Y:        Sounds great, Don. I’ve always liked working to music.

D:        So you listen to music a lot?

Y:        More or less. Why?

D:        You can probably perceive the similarity between two of the same notes in different octaves—high C and middle C, for example.

Y:        Sure. Can’t everyone?

D:        Most people in Western countries can, but scientists have long wondered whether it’s innate knowledge or learned through exposure. It’s been difficult to find an answer because it’s so rare to find people who haven’t been exposed to Western music. Now, after carrying out a study with the Tsimane’ people, a tribe living in a remote part of the Bolivian rainforest, scientists have found evidence that it’s a learned skill. In their study, researchers played a simple melody of two or three notes to U.S. and Tsimane’ participants.
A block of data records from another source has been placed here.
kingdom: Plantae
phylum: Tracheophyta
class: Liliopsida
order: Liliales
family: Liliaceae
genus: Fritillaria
The participants were told to sing back the melody within their singing range. Overall, the U.S. participants were able to sing back the correct sequence of notes in a different octave, but the Tsimane’ participants weren’t. They replicated the relative pitch differences between notes, but they would sing them back an octave plus a second, or an octave plus a third, for example. The researchers say that though humans might have an innate predisposition to recognize the similarity between the same notes in different octaves—there’s a natural mathematical relationship between them, after all—we might not be able to tap into that predisposition unless we’re exposed to music based on octaves.
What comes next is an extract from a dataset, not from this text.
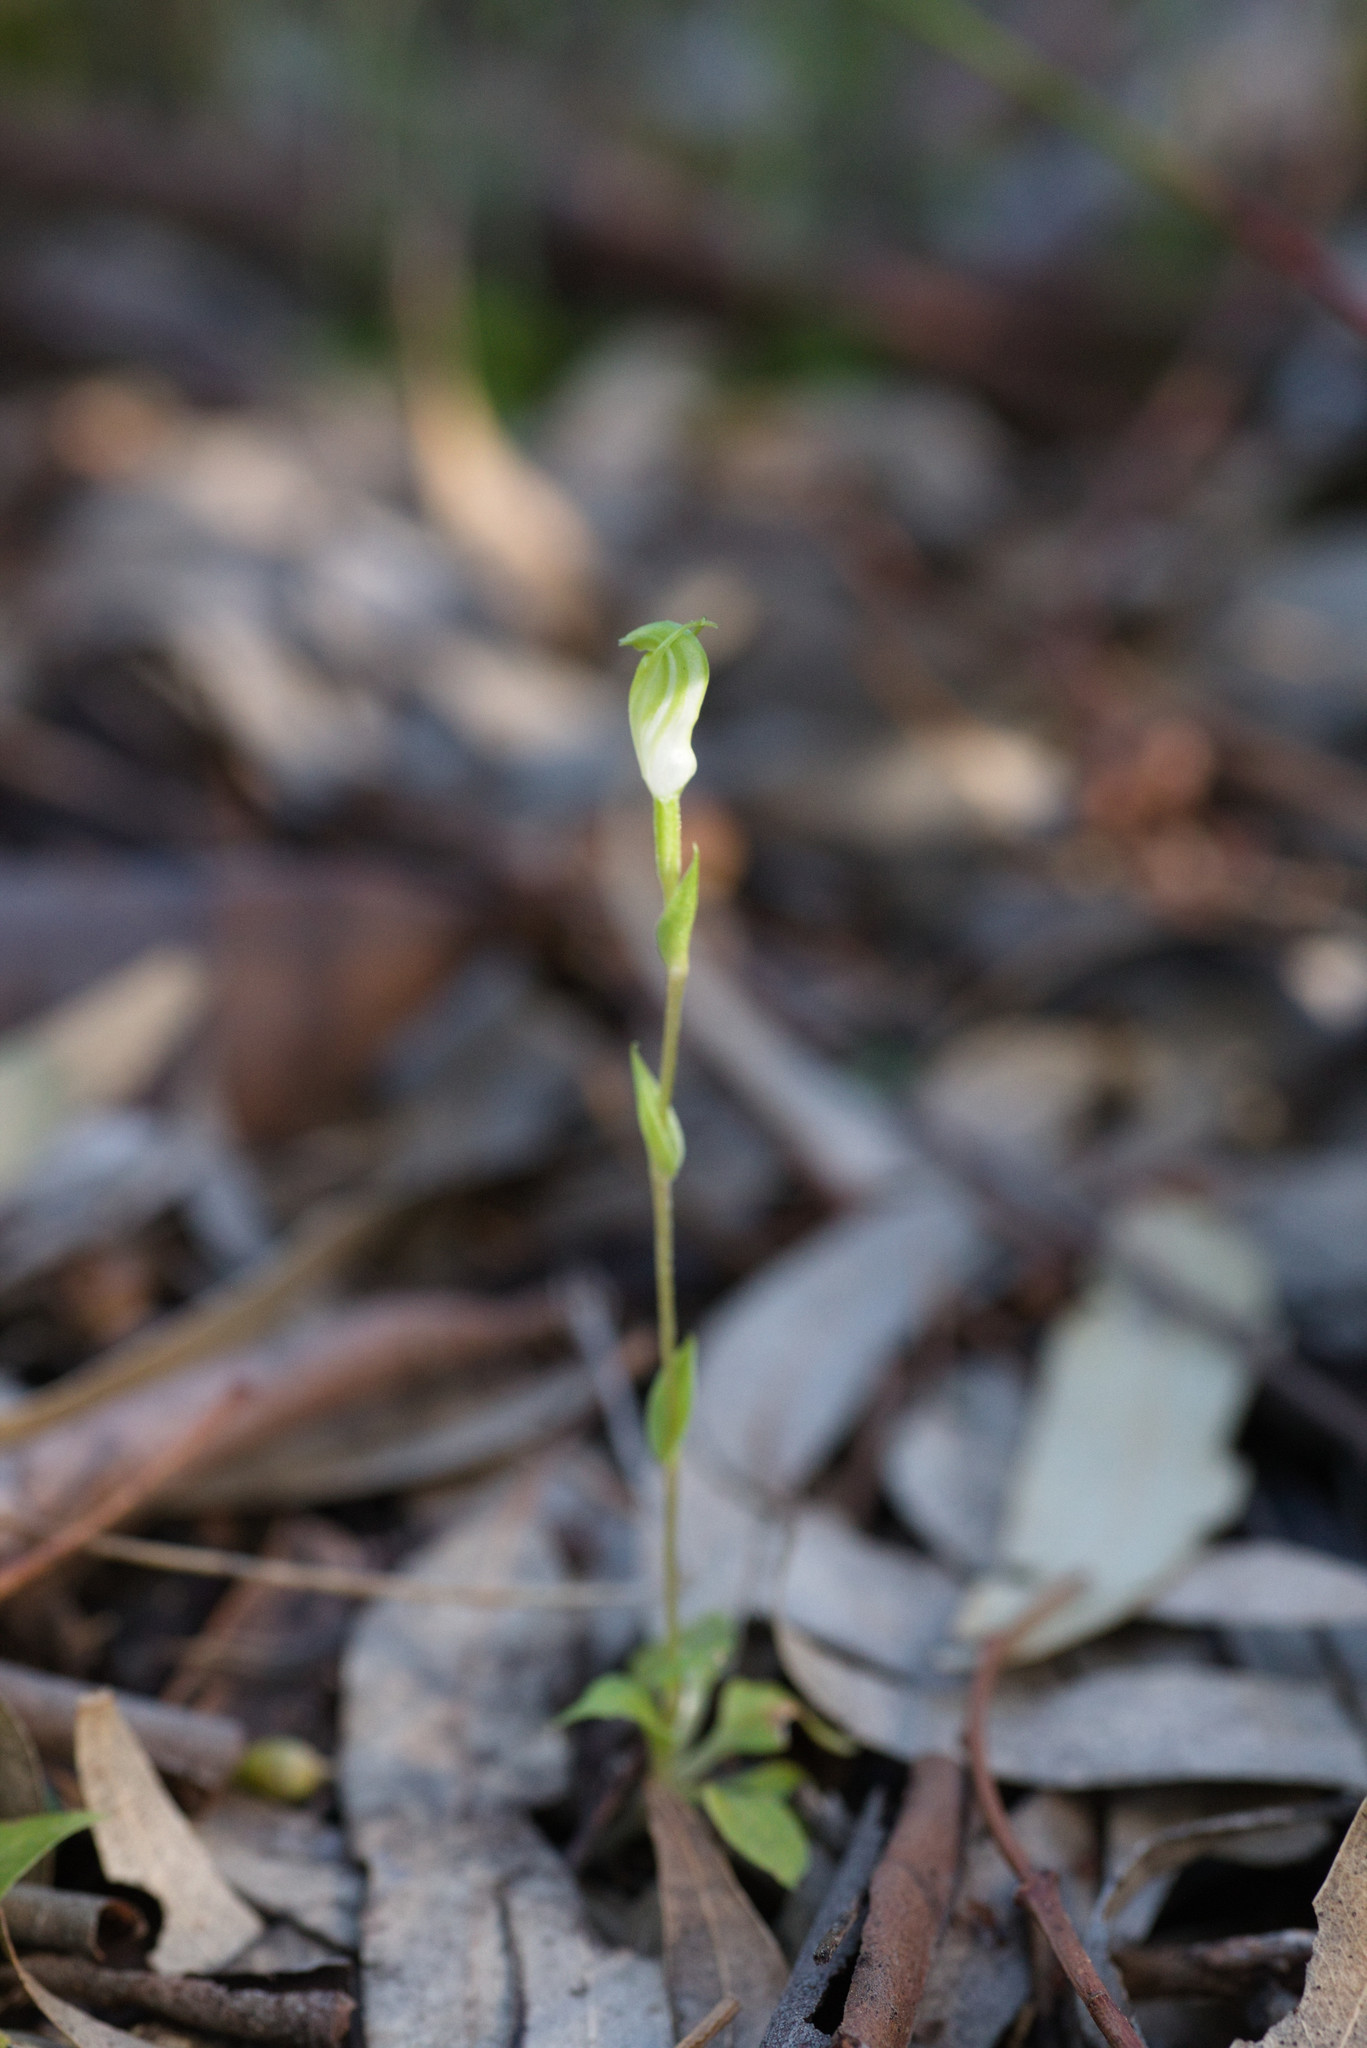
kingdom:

Y:        Speaking of being exposed to music, weren’t you going to turn some on?

D:        Oh, right.

Photo of a piano.

Not everyone can hear the difference between the same note in two different octaves. (Morn the Gorn, Wikimedia Commons)

People who listen to music a lot can perceive the similarity between two of the same notes in different octaves, such as high C and middle C. This may not seem like such a unique ability, since most people in Western countries are able to do this.

Still, scientists have long wondered whether it's innate knowledge or learned through exposure. It's been difficult to find an answer because it's so rare to find people who haven't been exposed to Western music. 

Now, after carrying out a study with the Tsimane' people, a group of people living in a remote part of the Bolivian rainforest, scientists have found evidence that it's a learned skill. In their study, researchers played a simple melody of two or three notes to U.S. and Tsimane' participants. 

The participants were told to sing back the melody within their singing range. Overall, the U.S. participants were able to sing back the correct sequence of notes in a different octave, but the Tsimane' participants were not. They replicated the relative pitch differences between notes, but they would sing them back an octave plus a second, or an octave plus a third, for example.

The researchers say that although humans might have an innate predisposition to recognize the similarity between the same notes in different octaves, we might not be able to tap into that predisposition unless we're exposed to music based on octaves.